Three years rolled by, and the Master continued to pass daily by my hut. In the beginning he used to take shelter from the midday sun on my verandah for two or three minutes, during which I made myself scarce, in order not to inconvenience him, till one day I foolishly placed a chair for  his use on the sly, which made him once for all boycott my verandah. Despite his full knowledge of our adoration of him, he was extremely sensitive to the slightest trouble which might ensue from him to us, or, for the matter of that, to anyone: thus placing a special chair for him, or expecting him every day at a fixed hour, he interpreted as interfering with my rest – hence the boycott.
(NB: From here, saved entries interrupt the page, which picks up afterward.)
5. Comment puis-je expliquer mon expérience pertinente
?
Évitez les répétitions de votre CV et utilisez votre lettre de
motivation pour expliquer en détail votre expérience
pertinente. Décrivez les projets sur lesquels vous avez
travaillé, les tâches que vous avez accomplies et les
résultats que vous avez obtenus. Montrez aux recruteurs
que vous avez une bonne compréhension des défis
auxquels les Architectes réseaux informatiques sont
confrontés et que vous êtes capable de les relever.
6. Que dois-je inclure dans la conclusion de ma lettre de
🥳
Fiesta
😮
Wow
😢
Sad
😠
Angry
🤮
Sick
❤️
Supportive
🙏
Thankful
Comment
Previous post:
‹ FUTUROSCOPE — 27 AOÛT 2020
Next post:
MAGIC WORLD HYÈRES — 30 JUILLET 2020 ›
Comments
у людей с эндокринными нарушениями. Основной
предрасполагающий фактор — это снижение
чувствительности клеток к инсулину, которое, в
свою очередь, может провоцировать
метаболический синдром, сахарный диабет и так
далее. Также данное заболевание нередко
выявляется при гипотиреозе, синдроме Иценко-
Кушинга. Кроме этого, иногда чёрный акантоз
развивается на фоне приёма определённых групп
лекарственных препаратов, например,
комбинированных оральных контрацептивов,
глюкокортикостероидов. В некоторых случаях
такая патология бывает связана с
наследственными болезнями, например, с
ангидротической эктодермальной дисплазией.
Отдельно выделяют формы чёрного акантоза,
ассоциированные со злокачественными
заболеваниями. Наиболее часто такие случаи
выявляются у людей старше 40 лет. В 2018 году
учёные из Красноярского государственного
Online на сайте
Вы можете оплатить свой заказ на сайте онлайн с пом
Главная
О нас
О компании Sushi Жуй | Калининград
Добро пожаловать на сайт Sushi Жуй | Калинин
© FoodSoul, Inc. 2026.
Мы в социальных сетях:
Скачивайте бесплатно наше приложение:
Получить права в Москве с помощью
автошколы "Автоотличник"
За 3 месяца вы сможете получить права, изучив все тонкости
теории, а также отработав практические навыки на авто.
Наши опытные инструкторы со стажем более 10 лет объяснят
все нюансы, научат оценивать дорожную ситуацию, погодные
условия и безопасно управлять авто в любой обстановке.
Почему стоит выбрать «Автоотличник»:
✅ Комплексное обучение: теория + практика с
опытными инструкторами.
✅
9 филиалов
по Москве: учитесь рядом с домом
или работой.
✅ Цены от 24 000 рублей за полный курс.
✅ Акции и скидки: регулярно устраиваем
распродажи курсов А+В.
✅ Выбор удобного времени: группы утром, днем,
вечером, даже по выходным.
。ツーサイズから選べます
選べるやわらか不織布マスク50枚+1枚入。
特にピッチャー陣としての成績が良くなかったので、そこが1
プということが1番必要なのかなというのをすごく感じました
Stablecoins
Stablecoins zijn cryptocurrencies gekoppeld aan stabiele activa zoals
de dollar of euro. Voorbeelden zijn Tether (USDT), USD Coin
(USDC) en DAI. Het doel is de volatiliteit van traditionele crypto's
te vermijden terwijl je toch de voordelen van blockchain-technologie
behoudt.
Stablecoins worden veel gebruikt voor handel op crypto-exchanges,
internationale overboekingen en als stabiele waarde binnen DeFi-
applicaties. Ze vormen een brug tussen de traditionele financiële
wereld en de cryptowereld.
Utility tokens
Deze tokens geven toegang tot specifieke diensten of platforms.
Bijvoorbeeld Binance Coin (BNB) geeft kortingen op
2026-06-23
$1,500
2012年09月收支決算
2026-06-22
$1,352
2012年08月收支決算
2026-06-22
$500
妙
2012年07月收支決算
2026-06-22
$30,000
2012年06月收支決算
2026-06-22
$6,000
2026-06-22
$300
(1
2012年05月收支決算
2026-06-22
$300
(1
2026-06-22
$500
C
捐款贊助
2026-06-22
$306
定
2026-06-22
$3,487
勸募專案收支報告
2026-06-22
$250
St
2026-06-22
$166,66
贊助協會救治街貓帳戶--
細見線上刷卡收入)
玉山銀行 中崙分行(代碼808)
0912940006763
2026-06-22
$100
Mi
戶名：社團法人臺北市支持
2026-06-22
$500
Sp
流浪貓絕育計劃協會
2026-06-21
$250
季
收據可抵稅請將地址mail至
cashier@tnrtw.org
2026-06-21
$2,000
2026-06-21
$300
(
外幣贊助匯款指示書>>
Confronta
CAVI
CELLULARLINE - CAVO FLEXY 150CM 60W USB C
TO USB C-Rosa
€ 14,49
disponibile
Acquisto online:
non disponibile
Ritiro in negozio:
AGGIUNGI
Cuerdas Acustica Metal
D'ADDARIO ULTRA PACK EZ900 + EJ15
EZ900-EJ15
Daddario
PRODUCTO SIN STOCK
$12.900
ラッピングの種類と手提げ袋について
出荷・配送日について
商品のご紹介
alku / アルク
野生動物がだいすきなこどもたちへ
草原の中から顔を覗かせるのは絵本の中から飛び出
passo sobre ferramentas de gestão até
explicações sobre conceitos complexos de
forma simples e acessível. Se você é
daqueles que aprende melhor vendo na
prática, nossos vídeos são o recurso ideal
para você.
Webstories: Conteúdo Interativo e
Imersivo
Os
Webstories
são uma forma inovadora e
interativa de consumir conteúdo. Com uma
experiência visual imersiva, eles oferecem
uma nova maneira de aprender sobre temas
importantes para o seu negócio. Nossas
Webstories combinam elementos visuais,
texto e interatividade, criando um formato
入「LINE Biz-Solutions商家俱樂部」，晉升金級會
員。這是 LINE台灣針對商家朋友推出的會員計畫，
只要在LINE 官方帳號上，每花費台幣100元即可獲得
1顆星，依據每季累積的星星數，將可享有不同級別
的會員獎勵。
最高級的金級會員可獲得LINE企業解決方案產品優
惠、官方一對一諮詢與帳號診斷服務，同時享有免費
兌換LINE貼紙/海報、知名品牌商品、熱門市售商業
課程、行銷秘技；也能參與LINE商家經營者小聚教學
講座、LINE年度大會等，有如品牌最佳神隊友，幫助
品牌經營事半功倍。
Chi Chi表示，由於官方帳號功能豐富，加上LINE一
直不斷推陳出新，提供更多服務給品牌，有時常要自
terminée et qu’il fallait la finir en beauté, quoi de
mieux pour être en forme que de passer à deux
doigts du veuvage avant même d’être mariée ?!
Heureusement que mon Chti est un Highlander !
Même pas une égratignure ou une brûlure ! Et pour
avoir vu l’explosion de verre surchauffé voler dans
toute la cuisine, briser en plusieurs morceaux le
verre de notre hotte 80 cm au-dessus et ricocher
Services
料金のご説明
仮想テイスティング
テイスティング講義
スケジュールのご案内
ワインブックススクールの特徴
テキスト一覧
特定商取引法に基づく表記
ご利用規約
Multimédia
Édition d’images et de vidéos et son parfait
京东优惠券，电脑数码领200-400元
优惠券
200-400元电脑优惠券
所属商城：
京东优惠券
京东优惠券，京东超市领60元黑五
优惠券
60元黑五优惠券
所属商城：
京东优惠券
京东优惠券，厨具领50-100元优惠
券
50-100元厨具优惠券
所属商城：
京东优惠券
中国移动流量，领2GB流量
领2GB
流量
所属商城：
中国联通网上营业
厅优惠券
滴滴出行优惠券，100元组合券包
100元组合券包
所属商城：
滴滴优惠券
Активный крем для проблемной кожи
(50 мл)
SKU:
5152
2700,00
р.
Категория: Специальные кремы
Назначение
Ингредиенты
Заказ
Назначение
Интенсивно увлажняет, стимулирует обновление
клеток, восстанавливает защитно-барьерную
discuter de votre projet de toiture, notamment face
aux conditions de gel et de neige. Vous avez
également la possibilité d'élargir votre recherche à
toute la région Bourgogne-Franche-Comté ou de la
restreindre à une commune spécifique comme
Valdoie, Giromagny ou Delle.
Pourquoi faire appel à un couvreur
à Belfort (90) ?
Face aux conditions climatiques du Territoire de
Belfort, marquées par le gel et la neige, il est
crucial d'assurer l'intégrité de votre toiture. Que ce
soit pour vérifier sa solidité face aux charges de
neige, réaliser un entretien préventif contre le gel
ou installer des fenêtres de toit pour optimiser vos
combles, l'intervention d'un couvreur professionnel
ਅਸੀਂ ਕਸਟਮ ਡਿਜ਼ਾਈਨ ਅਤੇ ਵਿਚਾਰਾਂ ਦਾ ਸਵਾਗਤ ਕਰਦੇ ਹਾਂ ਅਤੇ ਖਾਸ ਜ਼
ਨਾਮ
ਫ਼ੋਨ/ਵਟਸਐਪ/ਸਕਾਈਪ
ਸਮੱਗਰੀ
Three years, I said, had passed since that griha-pravesham day, years of great soul-searching, of incessant attempts to penetrate the Master’s mind, of reflection, study, meditation, and what not; years of extreme efforts to adjust myself to the entirely new conditions of life, of physical and psychical strain. They were admittedly intense years, in fact so intense, that I then felt that I must quit immediately, and informed the Master accordingly.

“Bhagavan,” I said on a day then near my hut, “I feel a strong urge to go on a yatra (pilgrimage) to the South – Chidambaram, Srirangam, Rameshwaram …,” but lo! a look on Bhagavan’s face struck me forcibly with the thought “Yatra! what for? Are you still in doubt?” I instantly remembered his words of long ago: “Where is the room for doubt?” and, as if in reply to a verbal question from him, I continued: “No, Bhagavan, now I feel that I need a change for some months, which I intend spending in Hindu holy places.” He smiled approval and enquired about the date and time of my starting, and whether I had made arrangements for my stay in the various places I was to visit. Extremely touched by his solicitude, I answered that I was going as a sadhu, trusting to chance for accommodation.

For three months thereafter I lay on a mat in Cape Comorin, immensely relieved of the mental tension which the Master’s physical form had caused me. In solitude I  plunged in reflections on his blissful silence and calm repose.

The stillness of his mind haunted me everywhere I went – in the beautiful, gem-like temple of the youthful Virgin Goddess, on the shores of the vast blue ocean around me and the sand dunes, in the fishing villages and the endless stretches of coconut groves, which ran along the seashore and the interior of the Cape. I felt his influence in the depths of my soul and cried: “O Bhagavan, how mighty you are and how sublime and all-pervasive is the immaculate purity of your mind! With what tender emotions do we, your disciples, think of your incomparable qualities, your gentleness; your serene, adorable countenance; your cool, refreshing smiles; the sweetness of the words that come out of your mouth; the radiance of your all-embracing love; your equal vision towards one and all, even towards diseased stray animals!”